By Julian Pecquet - 10/20/10 06:02 PM EDT
Two liberal groups on Wednesday called on state insurance commissioners to stiffen their spines and not cave in to industry pressure ahead of a major vote Thursday on health-reform regulations.
The National Association of Insurance Commissioners is scheduled to vote Thursday on regulations governing the law's medical-loss ratio, which requires insurers to spend 80 percent to 85 percent of premiums on medical spending or activities that improve care. Liberals by and large approve of the regulations that have been adopted by several NAIC subcommittees so far but worry about intense last-minute lobbying to water them down.
"Insurance commissioners have a choice," said Carmen Balber, the Washington, D.C., director of California-based Consumer Watchdog. "Send the current modest version of medical spending regulations to (the Department of Health and Human Services for certification), or give insurers free rein to continue spending too much money on bloated profits and paper-pushers and not enough on actual healthcare."

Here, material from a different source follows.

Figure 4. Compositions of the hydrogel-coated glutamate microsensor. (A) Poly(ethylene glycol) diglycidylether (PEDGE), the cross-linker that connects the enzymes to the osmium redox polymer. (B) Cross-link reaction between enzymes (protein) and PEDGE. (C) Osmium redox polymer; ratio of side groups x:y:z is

Consumer Watchdog in particular objects to insurers' request that they be allowed to:
- Aggregate medical spending across state lines, which would allow them to spend less than the minimal ratio in some areas as long as it's made up elsewhere;
- Adjust for annual fluctuations in healthcare spending; and
- Count expenses such as broker commissions, fraud prevention and claims handling as medical rather than administrative costs.
Consumer Watchdog wants President Obama to issue an executive order freezing premium increases until new rules on medical loss and public disclosure kick in.

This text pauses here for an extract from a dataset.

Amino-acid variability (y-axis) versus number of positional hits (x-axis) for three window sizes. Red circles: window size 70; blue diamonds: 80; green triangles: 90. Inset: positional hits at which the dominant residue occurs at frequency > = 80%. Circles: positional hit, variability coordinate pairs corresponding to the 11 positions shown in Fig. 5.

Health Care for America Now is also calling on the NAIC to "resist intense lobbying" by the health insurance industry. In a press statement Wednesday, HCAN Executive Director Ethan Rome points to Tuesday's announcement by UnitedHealth of a 23 percent surge in third-quarter profits (to $1.28 billion) over last year as proof that tougher regulations are needed.
"UnitedHealth's stunning profit report yesterday," Rome said in a statement, "reminds us that insurance companies have billions of reasons to try to gut rules that end their practice of spending too few premium dollars on actual medical services while denying people the health care they need and charging us more."